The built environment accounts for close to 40 per cent of greenhouse gas emissions globally. And with cities becoming increasingly populated and growing rapidly, there is an urgent need to make construction more sustainable by seeking alternative low-emission materials.

EIT Climate-KIC is partnering with Laudes Foundation’s Built by Nature to achieve just that, working with the cities of Milan and Madrid as testbeds for innovation.

Using a mass timber superstructure in buildings would not only require less steel and concrete but also deliver a lighter foundation, reducing building embodied emissions by almost a third, according to a study by EIT Climate-KIC partner Materials Economics. This presents a big opportunity for the construction sector to transition to more sustainable practices and have a positive impact on the planet and society.

To support this transition, Laudes Foundation has launched Built by Nature, a multi-million euro grant-making fund and network that aim to drive forward the timber building transformation and fully decarbonise the built environment – working with nature, not against it.

The initiative includes an accelerator fund to help businesses bring positive climate impact by developing solutions that scale up timber building from sustainably sourced forests.

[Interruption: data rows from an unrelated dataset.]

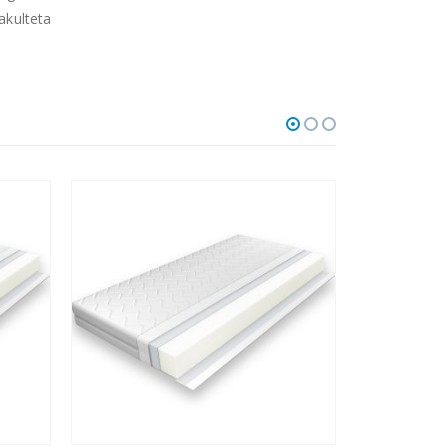
akulteta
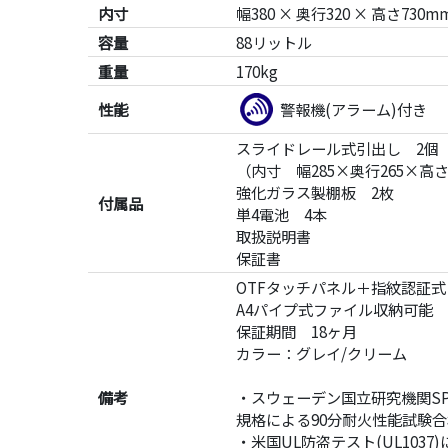
内寸
幅380 × 奥行320 × 高さ730m
容量
88リットル
重量
170kg
性能
警報機(アラーム)付き
スライドレール式引出し 2個
（内寸 幅285×奥行265×高さ
強化ガラス製棚板 2枚
付属品
単4電池 4本
取扱説明書
保証書
OTFタッチパネル＋指紋認証
A4パイプ式ファイル収納可能
保証期間 18ヶ月
カラー：グレイ/クリーム
備考
・スウェーデン国立研究機関SP
規格による90分耐火性能試験合
・米国UL防盗テスト(UL1037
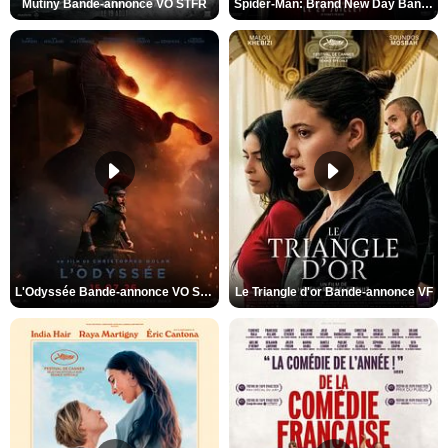
Mutiny Bande-annonce VO STFR
Spider-Man: Brand New Day Bande-annonce VO STFR
L'Odyssée Bande-annonce VO STFR
Le Triangle d'or Bande-annonce VF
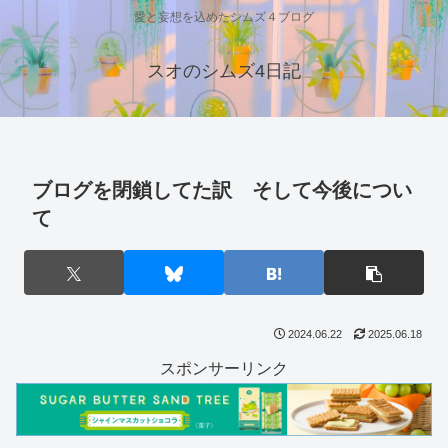
愛と妄想を込めたシムズ４ブログ
スオのシムズ4日記
ブログを閉鎖してた訳 そして今後につい
て
2024.06.22
2025.06.18
スポンサーリンク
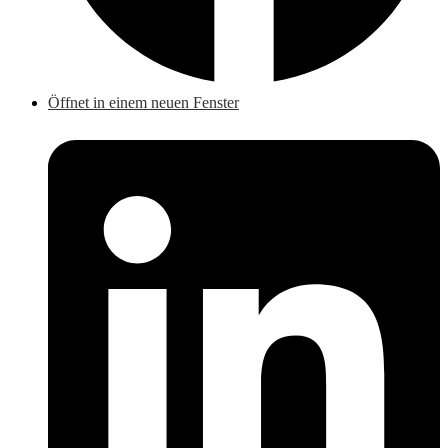
Öffnet in einem neuen Fenster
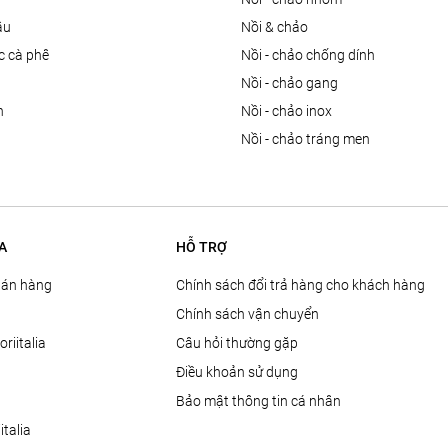
ầu
nồi & chảo
ọc cà phê
nồi - chảo chống dính
n
nồi - chảo gang
n
nồi - chảo inox
nồi - chảo tráng men
A
HỖ TRỢ
Bán hàng
Chính sách đổi trả hàng cho khách hàng
Chính sách vận chuyển
oriitalia
Câu hỏi thường gặp
Điều khoản sử dụng
Bảo mật thông tin cá nhân
talia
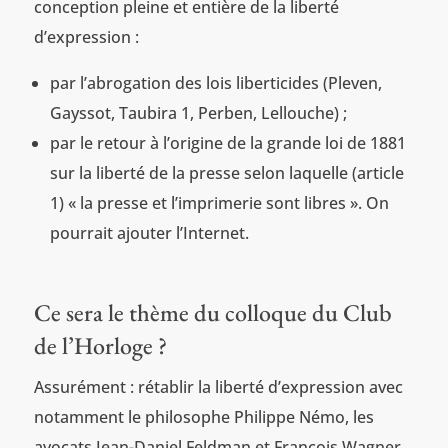
conception pleine et entière de la liberté
d’expression :
par l’abrogation des lois liberticides (Pleven,
Gayssot, Taubira 1, Perben, Lellouche) ;
par le retour à l’origine de la grande loi de 1881
sur la liberté de la presse selon laquelle (article
1) « la presse et l’imprimerie sont libres ». On
pourrait ajouter l’Internet.
Ce sera le thème du colloque du Club
de l’Horloge ?
Assurément : rétablir la liberté d’expression avec
notamment le philosophe Philippe Némo, les
avocats Jean-Daniel Feldman et François Wagner,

Additionally, a network is being launched that connects key actors across the built environment and forest communities through national and city networks and events. This will result in increased research, innovation and regulatory work needed to go beyond pilots and spark city-scale projects, and will amplify the stories of ground-breaking timber projects and solutions, changing perceptions around  construction with timber.

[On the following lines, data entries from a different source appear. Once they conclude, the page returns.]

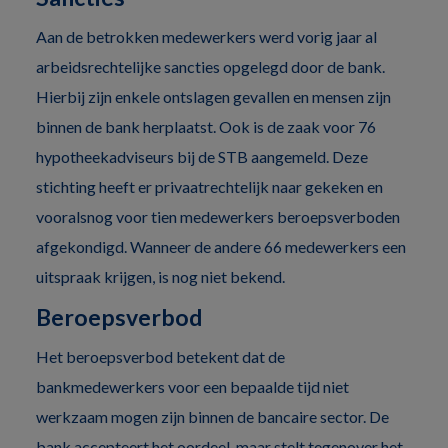
Aan de betrokken medewerkers werd vorig jaar al
arbeidsrechtelijke sancties opgelegd door de bank.
Hierbij zijn enkele ontslagen gevallen en mensen zijn
binnen de bank herplaatst. Ook is de zaak voor 76
hypotheekadviseurs bij de STB aangemeld. Deze
stichting heeft er privaatrechtelijk naar gekeken en
vooralsnog voor tien medewerkers beroepsverboden
afgekondigd. Wanneer de andere 66 medewerkers een
uitspraak krijgen, is nog niet bekend.
Beroepsverbod
Het beroepsverbod betekent dat de
bankmedewerkers voor een bepaalde tijd niet
werkzaam mogen zijn binnen de bancaire sector. De
bank accepteert het oordeel, maar stelt tegenover het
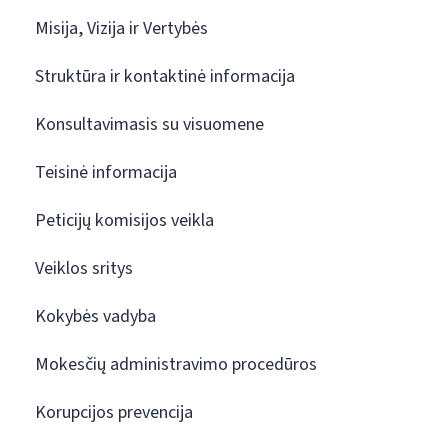
Misija, Vizija ir Vertybės
Struktūra ir kontaktinė informacija
Konsultavimasis su visuomene
Teisinė informacija
Peticijų komisijos veikla
Veiklos sritys
Kokybės vadyba
Mokesčių administravimo procedūros
Korupcijos prevencija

The initiative includes a range of partners enacting positive change such as Bauhaus der Erde, the Centre for Natural Material Innovation at the University of Cambridge, the Carbon Neutral Cities Alliance (CNCA), Cities4Forests and EIT Climate-KIC.

EIT Climate-KIC joined Built by Nature through its “Healthy, Clean Cities: European Cities for Carbon-Neutral Construction” (HCC EU CINCO) project, working with developers, designers, investors, asset owners and insurers, alongside policymakers and city leaders in the municipalities of Milan and Madrid to shape the market for circular and bio-based embodied carbon neutral buildings.

The project integrates the systemic approach of EIT Climate-KIC’s Deep Demonstration methodology, bringing transdisciplinary, cross-cutting alignment towards shared societal goals, with the objective to:

  • Reduce Scope 3 emissions from the production of materials in buildings and infrastructure
  • Better integrate circularity principles in the built environment
  • Redesign supply chains in two regeneration projects in the cities to increase use of bio-based materials, sequester carbon, and replace more carbon-intensive
  • Ensure collective learning, so that the two participating cities, Milan and Madrid, share knowledge and experience.

“Cities are complex systems in which policy, capital, and project scales all interact. We cannot ask cities to embrace net zero ambitions if we are not prepared to offer them the capabilities and resources to drive systems-level changes. Doing that demands that we push boundaries with businesses, finance partners, and city governments simultaneously. In this context, Built by Nature is a convening and funding power that will enable a revolution in the way we think about innovation for climate action. One of the most interesting things we are learning is that once this approach begins, it leads to actions no one could have anticipated before we started. We cannot state strongly enough that the path to net-zero carbon requires a focus on innovation shaped to learn about what we do not yet know, rather than trying to do what we already know as fast as we can.”